The simple way to get this data would be to add Google Analytics to the website. However, I think it's an interesting exercise to work out how to implement something similar ourselves. This would let us specify the amount of information we'd like to log about each visitor and we'd also have control of the data ourselves, rather than shipping it to a third party.
Overview
On each visit to my blog, some JavaScript code would run, which would make an HTTP request to a web server with some information about the page view.
The web server accepts requests, and stores the information in a database.
What analytics do we care about?
We get a couple of data points from the HTTP request itself:
- The visitor's country (derived from the IP address)
- Timestamp
On top of this, we can send the following in the request body:
- URL of the visited page
- Referrer URL
- Screen width (so we can tell if the user is on web or mobile)
User privacy
I'm interested in preserving the privacy of website visitors, so we:
- Won't store IP addresses
- Won't set any cookies to uniquely identify visitors
- Will honour the Do Not Track (
DNT
) header
Request format
Requests will be POST
ed to https://analytics.routley.io/track
with the body
{
"page_url": "https://routley.io/posts/a-blog-post",
"referer_url": "google.com",
"screen_width": 1000
}
Database
I think I'm going to start with a SQLite database. I'm going to run the analytics server on a free Google Cloud Instance, and I'm not sure if I need the power or scalability of MySQL or Postgres. I'm not super worried about losing historic data if the instance dies for whatever reason.
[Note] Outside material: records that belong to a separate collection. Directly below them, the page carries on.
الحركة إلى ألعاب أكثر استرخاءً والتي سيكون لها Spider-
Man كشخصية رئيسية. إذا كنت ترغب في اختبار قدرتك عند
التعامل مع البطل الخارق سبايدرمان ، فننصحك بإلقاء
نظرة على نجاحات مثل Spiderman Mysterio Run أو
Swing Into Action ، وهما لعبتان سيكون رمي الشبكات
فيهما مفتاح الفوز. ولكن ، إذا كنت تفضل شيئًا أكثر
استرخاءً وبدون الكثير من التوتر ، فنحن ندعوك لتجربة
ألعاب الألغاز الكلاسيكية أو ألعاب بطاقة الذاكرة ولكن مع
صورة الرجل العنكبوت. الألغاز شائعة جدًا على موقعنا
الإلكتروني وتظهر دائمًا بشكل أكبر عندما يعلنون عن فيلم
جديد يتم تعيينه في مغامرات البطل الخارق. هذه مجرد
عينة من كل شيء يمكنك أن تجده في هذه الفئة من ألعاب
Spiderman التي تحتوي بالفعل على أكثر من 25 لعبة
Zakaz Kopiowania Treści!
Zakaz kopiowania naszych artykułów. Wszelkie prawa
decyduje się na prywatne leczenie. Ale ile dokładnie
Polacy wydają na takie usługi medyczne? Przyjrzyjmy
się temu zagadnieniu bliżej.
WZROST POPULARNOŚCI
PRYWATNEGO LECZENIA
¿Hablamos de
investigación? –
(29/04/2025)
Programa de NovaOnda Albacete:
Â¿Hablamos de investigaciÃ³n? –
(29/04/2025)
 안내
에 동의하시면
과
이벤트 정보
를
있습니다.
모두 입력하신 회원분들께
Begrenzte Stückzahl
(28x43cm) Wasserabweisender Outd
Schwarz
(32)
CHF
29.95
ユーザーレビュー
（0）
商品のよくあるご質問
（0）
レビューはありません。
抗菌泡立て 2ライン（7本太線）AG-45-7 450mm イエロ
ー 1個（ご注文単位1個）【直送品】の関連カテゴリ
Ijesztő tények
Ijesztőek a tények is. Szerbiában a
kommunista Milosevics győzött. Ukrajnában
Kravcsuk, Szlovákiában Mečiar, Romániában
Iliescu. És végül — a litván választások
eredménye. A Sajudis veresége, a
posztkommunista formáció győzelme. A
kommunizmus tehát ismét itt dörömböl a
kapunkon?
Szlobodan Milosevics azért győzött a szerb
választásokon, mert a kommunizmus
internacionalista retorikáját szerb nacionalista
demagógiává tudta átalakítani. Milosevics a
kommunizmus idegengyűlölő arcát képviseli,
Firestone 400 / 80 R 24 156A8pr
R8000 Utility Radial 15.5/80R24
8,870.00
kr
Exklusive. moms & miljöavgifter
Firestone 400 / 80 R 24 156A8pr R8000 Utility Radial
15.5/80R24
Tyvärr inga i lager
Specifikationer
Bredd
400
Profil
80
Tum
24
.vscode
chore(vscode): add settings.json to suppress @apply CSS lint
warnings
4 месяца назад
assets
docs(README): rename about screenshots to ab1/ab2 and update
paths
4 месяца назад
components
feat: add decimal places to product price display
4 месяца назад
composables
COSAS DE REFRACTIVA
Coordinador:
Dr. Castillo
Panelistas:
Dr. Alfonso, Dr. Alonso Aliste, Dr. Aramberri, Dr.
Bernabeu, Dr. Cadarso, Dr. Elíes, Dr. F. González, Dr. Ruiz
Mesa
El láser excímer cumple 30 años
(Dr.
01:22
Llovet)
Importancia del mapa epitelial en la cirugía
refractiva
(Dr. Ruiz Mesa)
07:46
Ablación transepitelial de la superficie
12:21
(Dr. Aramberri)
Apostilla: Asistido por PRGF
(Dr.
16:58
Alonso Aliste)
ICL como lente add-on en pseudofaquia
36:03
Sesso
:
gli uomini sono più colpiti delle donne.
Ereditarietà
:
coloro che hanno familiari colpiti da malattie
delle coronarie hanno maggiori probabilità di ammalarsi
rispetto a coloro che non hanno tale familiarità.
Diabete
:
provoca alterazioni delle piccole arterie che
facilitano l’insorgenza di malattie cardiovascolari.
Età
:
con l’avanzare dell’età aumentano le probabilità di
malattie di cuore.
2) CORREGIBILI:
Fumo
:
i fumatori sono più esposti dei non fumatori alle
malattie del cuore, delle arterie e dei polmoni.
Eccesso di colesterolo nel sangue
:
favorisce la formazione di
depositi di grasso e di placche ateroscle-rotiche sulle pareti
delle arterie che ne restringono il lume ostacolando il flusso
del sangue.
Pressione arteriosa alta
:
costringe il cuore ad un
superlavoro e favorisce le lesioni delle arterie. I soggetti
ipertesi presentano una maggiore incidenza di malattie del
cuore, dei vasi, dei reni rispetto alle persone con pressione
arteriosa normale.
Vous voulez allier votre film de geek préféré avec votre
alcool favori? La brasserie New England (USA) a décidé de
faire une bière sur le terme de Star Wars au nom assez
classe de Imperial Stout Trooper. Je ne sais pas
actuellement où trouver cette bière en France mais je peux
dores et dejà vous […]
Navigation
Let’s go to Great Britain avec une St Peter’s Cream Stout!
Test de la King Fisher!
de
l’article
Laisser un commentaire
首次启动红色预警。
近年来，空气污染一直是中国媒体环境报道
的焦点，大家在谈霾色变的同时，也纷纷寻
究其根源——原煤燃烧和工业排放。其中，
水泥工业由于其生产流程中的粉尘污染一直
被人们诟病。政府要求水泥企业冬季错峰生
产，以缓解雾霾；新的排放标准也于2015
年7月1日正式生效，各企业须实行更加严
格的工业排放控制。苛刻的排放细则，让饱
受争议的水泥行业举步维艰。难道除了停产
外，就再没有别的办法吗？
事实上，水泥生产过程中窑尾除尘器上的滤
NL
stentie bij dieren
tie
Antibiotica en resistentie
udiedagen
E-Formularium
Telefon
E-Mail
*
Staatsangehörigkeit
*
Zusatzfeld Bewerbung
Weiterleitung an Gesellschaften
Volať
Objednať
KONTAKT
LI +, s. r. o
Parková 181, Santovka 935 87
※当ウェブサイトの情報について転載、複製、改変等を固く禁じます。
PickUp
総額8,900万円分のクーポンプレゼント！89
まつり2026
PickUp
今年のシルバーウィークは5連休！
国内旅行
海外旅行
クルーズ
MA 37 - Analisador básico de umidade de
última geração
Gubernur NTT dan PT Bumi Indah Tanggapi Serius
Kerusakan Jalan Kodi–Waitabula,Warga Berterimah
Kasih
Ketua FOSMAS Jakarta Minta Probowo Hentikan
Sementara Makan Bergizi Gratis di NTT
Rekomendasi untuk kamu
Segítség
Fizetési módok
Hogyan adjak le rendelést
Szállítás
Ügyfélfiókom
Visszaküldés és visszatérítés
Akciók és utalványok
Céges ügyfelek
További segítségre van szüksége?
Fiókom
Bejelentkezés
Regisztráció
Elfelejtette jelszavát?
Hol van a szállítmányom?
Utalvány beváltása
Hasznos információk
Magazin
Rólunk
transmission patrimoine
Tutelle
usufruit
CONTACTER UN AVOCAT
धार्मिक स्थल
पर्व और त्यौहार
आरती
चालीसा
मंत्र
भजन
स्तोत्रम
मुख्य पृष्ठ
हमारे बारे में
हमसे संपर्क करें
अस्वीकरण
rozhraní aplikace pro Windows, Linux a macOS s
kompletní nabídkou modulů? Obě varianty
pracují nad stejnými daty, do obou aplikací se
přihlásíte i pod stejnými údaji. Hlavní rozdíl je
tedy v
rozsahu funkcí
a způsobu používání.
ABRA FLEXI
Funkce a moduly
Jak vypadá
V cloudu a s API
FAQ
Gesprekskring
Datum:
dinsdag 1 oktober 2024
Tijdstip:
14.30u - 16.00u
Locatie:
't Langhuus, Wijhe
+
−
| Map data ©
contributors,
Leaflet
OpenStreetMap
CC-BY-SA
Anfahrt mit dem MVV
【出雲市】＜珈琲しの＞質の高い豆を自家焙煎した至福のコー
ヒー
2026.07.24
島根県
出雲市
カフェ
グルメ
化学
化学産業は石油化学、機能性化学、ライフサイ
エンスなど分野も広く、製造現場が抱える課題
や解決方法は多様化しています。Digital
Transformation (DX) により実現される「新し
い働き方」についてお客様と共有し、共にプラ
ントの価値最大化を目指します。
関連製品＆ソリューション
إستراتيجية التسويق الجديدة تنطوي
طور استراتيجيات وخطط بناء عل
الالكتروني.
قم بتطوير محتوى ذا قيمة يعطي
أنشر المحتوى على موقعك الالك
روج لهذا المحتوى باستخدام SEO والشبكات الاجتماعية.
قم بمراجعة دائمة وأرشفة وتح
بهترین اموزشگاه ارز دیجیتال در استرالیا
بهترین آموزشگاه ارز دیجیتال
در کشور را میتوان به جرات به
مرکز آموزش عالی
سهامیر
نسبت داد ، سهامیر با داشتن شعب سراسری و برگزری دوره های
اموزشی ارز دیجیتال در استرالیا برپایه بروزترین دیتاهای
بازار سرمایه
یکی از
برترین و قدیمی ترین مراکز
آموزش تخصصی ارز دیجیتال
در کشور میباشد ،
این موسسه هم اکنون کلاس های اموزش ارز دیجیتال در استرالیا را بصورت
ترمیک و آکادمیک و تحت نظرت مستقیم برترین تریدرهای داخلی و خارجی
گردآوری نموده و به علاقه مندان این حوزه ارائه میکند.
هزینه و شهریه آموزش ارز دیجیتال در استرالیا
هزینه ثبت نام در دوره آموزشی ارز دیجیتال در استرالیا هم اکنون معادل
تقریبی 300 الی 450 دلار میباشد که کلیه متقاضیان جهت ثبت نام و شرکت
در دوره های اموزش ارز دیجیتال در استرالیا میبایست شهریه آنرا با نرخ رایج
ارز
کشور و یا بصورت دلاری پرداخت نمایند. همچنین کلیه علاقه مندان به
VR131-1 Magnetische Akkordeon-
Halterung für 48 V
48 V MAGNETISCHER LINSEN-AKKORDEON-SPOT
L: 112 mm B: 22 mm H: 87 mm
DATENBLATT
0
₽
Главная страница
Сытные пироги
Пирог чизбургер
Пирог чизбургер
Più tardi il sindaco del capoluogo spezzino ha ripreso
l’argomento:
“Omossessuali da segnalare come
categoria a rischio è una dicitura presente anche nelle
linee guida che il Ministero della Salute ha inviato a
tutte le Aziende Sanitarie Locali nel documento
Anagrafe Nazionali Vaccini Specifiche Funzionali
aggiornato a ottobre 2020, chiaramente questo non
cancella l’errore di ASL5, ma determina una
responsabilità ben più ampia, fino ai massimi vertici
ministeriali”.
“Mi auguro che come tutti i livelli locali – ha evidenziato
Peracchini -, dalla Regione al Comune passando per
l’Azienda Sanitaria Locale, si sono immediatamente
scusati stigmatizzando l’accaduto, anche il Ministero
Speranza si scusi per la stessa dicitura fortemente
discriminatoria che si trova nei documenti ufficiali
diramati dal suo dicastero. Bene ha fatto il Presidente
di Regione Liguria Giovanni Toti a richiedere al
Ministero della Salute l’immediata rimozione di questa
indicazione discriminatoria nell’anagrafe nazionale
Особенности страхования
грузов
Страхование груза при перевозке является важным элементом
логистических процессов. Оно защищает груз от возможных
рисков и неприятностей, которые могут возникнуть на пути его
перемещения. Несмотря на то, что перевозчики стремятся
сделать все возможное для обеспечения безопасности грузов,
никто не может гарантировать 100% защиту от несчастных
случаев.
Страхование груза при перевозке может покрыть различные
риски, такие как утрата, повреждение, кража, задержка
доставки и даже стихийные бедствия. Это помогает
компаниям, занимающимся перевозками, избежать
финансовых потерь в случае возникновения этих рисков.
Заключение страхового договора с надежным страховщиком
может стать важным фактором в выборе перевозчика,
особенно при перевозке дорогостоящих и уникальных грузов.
Arguably a time series database like Prometheus would be a better fit for our data - I'm avoiding this because I use Prometheus at work but don't use SQL and would like to get more experience with it.
Querying
We can write SQL queries to find out information about our visitors:
- Number of views per page per day
- Bucketed screen widths, so we can see what devices visitors are using
- What countries people are visiting from
- Where visitors are being referred form